Hydrograph-separation results for 225 streams in the Chesapeake Bay watershed derived by using PART, HYSEP (Fixed, Local minimum, Slide), BFI, and a Recursive Digital Filter with streamflow data ranging from 1913 through 2016
April 20, 2017
This U.S. Geological Survey (USGS) data release contains daily-mean streamflow and estimated-daily base flow for 225 stream gages in the Chesapeake Bay watershed ranging from 1913 to 2016 (beginning and end dates may vary). There is a table containing hydrograph-separation results by six methods for 225 sites (Hydrograph_separation_results_for_225_streams_in_the_Chesapeake_Bay_watershed) and a summary table with hydrograph-separation results for each site and method (Hydrograph_separation_summary_for_225_streams_in_the_Chesapeake_Bay_watershed). Quantitative estimates of base flow are necessary to address questions of the vulnerability and response of aquatic ecosystems to natural and human-induced change in environmental conditions. Base flow is generally not measured directly, but is estimated from observations of streamflow and/or stream water chemistry. Base flow was estimated using PART (Rutledge, 1998), HYSEP (Fixed, Local minimum, and Slide; Sloto and Crouse, 1996), BFI (Wahl and Wahl, 1988 and Wahl and Wahl, 1995), and a Recursive Digital Filter (Eckhardt, 2005 and Collishonn and Fan, 2013) in selected watersheds throughout the Chesapeake Bay watershed. The references to the above citations are in the Supplemental Information section of this metadata record.

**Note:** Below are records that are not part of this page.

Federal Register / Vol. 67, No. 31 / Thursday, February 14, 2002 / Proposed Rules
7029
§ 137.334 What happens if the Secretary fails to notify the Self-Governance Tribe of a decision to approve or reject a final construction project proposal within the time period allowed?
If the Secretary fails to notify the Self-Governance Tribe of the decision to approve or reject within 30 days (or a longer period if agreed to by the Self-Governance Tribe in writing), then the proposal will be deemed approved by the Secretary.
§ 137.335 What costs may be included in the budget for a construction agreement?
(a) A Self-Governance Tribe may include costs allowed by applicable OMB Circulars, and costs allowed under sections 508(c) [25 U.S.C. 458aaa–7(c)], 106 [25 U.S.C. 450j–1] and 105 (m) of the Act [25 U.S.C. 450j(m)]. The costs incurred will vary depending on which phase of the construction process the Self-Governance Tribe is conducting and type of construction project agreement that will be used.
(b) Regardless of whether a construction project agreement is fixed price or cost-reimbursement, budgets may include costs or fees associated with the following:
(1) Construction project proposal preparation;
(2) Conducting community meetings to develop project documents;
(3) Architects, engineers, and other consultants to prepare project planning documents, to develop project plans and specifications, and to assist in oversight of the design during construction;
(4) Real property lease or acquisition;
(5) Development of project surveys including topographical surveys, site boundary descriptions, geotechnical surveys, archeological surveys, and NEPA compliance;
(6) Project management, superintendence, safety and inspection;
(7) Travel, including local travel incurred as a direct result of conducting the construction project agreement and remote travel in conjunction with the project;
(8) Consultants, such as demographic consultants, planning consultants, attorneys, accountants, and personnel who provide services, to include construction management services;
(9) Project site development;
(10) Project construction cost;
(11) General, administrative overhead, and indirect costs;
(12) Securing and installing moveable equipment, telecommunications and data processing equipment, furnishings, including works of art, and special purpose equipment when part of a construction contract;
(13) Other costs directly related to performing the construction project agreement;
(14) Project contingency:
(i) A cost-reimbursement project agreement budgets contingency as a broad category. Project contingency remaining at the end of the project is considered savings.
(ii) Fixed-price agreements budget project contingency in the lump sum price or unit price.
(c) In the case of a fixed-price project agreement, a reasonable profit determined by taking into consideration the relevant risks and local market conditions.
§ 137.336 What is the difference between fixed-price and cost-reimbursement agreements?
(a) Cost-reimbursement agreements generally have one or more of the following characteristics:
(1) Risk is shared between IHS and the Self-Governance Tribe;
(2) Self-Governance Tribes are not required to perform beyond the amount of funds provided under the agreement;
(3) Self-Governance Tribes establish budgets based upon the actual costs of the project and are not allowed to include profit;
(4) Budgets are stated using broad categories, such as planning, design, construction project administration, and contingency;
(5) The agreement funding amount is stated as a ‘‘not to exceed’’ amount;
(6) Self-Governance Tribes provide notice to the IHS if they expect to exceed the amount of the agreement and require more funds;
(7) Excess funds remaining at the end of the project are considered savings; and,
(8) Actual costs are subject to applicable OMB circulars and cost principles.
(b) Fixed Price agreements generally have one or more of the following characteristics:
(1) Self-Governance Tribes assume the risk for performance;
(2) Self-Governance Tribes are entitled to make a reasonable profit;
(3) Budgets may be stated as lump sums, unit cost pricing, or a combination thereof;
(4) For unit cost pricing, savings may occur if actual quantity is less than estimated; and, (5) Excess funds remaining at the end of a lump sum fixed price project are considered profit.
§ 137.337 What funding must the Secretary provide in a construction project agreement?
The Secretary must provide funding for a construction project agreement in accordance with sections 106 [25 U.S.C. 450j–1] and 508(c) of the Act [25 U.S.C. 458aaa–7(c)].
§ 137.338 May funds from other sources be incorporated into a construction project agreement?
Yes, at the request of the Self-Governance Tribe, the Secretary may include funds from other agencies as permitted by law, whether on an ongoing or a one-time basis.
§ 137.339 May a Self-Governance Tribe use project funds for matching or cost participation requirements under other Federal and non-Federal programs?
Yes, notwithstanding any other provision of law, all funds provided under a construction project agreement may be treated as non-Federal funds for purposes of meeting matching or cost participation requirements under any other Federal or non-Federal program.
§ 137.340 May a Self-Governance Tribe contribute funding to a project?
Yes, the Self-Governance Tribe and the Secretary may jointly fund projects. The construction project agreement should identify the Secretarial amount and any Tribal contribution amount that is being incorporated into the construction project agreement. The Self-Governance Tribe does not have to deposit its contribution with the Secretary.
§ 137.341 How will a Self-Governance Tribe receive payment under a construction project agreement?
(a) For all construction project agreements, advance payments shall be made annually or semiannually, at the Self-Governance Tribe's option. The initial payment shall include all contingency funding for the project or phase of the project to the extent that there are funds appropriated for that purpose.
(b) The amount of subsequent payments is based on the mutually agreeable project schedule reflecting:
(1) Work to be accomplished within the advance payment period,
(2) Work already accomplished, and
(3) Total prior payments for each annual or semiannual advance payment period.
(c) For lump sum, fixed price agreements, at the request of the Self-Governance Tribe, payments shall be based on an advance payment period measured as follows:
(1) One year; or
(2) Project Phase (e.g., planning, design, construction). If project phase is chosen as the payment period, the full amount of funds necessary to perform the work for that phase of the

These data support the following publication:
Raffensperger, J.P., Baker, A.C., Blomquist, J.D., and Hopple, J.A., 2017, Optimal hydrograph separation using a recursive digital filter constrained by chemical mass balance, with application to selected Chesapeake Bay watersheds: U.S. Geological Survey Scientific Investigations Report 2017-5034, 51 p., https://doi.org/10.3133/sir20175034.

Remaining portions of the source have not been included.